##### SOURCE MATERIAL #####

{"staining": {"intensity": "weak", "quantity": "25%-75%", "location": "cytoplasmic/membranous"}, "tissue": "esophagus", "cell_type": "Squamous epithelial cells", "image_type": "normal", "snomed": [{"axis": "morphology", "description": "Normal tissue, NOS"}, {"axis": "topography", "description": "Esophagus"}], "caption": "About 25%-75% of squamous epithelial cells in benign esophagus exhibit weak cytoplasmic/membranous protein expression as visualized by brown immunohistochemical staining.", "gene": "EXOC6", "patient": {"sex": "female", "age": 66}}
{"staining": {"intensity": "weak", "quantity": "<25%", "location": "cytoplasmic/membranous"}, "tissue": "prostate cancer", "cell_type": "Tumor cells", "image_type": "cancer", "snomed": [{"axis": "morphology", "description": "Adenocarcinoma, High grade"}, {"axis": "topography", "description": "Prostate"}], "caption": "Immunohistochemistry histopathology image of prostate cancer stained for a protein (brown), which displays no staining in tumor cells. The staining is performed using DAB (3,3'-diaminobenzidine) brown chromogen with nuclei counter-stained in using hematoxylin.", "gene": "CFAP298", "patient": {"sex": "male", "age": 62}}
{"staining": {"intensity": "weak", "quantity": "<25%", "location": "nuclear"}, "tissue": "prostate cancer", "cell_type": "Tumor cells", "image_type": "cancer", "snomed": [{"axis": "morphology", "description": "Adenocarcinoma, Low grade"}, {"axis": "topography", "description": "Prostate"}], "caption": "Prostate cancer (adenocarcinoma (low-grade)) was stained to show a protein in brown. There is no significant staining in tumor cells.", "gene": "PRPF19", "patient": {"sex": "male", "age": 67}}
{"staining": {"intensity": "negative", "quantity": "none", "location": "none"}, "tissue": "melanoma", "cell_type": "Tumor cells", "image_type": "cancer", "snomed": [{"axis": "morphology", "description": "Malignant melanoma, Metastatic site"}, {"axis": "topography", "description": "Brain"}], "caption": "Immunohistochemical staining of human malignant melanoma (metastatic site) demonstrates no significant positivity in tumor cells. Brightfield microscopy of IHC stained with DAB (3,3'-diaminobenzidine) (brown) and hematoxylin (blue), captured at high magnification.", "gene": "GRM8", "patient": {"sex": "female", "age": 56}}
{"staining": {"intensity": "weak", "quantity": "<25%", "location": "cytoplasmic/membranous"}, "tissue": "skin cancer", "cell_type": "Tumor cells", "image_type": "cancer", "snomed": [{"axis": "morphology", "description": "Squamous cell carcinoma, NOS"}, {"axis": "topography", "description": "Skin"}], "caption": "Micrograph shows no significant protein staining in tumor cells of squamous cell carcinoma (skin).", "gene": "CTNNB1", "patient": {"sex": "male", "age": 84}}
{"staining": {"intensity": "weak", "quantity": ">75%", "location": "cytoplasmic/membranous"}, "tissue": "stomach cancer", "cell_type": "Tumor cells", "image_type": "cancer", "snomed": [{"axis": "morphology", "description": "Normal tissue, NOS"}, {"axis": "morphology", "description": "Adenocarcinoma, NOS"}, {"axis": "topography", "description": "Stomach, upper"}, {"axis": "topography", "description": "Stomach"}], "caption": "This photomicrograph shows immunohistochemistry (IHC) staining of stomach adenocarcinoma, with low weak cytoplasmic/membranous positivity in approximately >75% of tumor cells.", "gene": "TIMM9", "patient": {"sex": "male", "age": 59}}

#####

[WHAT YOU SHOULD DO]: Output exactly the lines from the one containing "shows no significant" through the last line of the records, both included. Output nothing else.

[OUTPUT OF THE TASK]:
{"staining": {"intensity": "weak", "quantity": "<25%", "location": "cytoplasmic/membranous"}, "tissue": "skin cancer", "cell_type": "Tumor cells", "image_type": "cancer", "snomed": [{"axis": "morphology", "description": "Squamous cell carcinoma, NOS"}, {"axis": "topography", "description": "Skin"}], "caption": "Micrograph shows no significant protein staining in tumor cells of squamous cell carcinoma (skin).", "gene": "CTNNB1", "patient": {"sex": "male", "age": 84}}
{"staining": {"intensity": "weak", "quantity": ">75%", "location": "cytoplasmic/membranous"}, "tissue": "stomach cancer", "cell_type": "Tumor cells", "image_type": "cancer", "snomed": [{"axis": "morphology", "description": "Normal tissue, NOS"}, {"axis": "morphology", "description": "Adenocarcinoma, NOS"}, {"axis": "topography", "description": "Stomach, upper"}, {"axis": "topography", "description": "Stomach"}], "caption": "This photomicrograph shows immunohistochemistry (IHC) staining of stomach adenocarcinoma, with low weak cytoplasmic/membranous positivity in approximately >75% of tumor cells.", "gene": "TIMM9", "patient": {"sex": "male", "age": 59}}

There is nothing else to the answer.